NEW ORLEANS, Jan. 28 – A Federal Judge in New Orleans has dismissed a statutory bad faith suit against an insurer arising out of a hailstorm property damage claim, finding that the insured failed to establish any genuine issue that the insurer acted arbitrarily or capriciously in the handling of the claim.  In Dubois v. Southern Fidelity Ins. Co., Judge Ivan Lemelle granted Southern Fidelity’s motion for partial summary judgment, dismissing the insured’s claim for statutory penalties.

In granting the motion, Judge Lemelle, found the insurer’s failure to pay the hailstorm property damage claim arose out of a genuine dispute about the cause, nature, and extent of the property damage.  The Court went on to note that the insured’s initial claims were both filed after some delay, and were initially unclear, making reference to both damage caused by the hailstorm, but also Hurricane Isaac.  This,  and the plaintiff’s failure to properly identify any facts tending to prove bad faith on the part of the insurer, warranted dismissal of such claims under F.R.C.P. 56, the Court held.

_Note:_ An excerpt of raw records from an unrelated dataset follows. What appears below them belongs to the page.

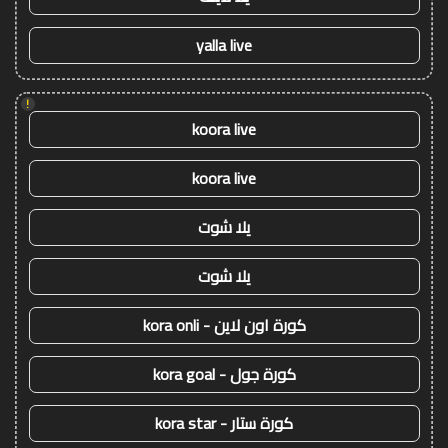
yalla live
!
koora live
koora live
يلا شوت
يلا شوت
كورة اون لاين - kora onli
كورة جول - kora goal
كورة ستار - kora star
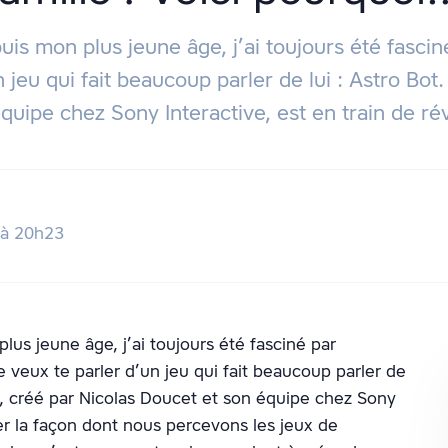
 mon plus jeune âge, j’ai toujours été fasciné 
 jeu qui fait beaucoup parler de lui : Astro Bot
quipe chez Sony Interactive, est en train de ré
 à 20h23
s jeune âge, j’ai toujours été fasciné par
 je veux te parler d’un jeu qui fait beaucoup parler de
nt, créé par Nicolas Doucet et son équipe chez Sony
ner la façon dont nous percevons les jeux de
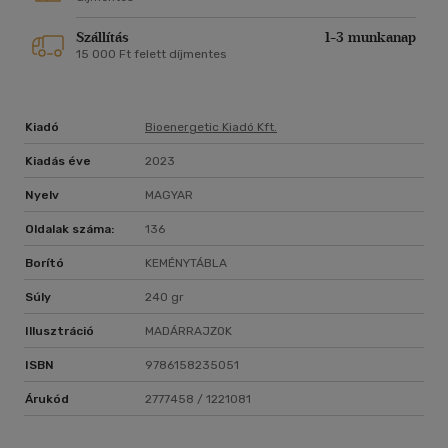
Szállítás
1-3 munkanap
15 000 Ft felett díjmentes
Kiadó
Bioenergetic Kiadó Kft.
Kiadás éve
2023
Nyelv
MAGYAR
Oldalak száma:
136
Borító
KEMÉNYTÁBLA
Súly
240 gr
Illusztráció
MADÁRRAJZOK
ISBN
9786158235051
Árukód
2777458 / 1221081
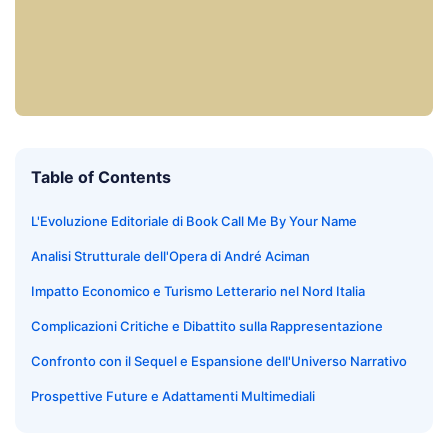
Table of Contents
L'Evoluzione Editoriale di Book Call Me By Your Name
Analisi Strutturale dell'Opera di André Aciman
Impatto Economico e Turismo Letterario nel Nord Italia
Complicazioni Critiche e Dibattito sulla Rappresentazione
Confronto con il Sequel e Espansione dell'Universo Narrativo
Prospettive Future e Adattamenti Multimediali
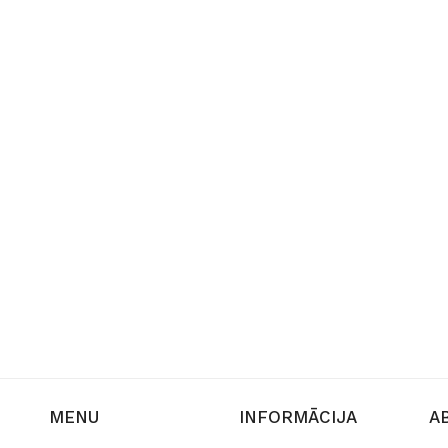
MENU
INFORMĀCIJA
A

Dubois v. Southern Fidelity Ins. Co., E.D. La. 2016 (Lemelle, J.)

Editor’s Note:  This opinion contains a concise review of Louisiana law regarding insurer bad faith, including review of the applicable statutes, and the bad faith standard of arbitrariness and capriciousness.  The ruling also demonstrates that while the precise language of the bad faith standard may differ from state to state, in large measure they all articulate the same standard, i.e., the lack of a reasonable basis on the part of the insured in handling the claim.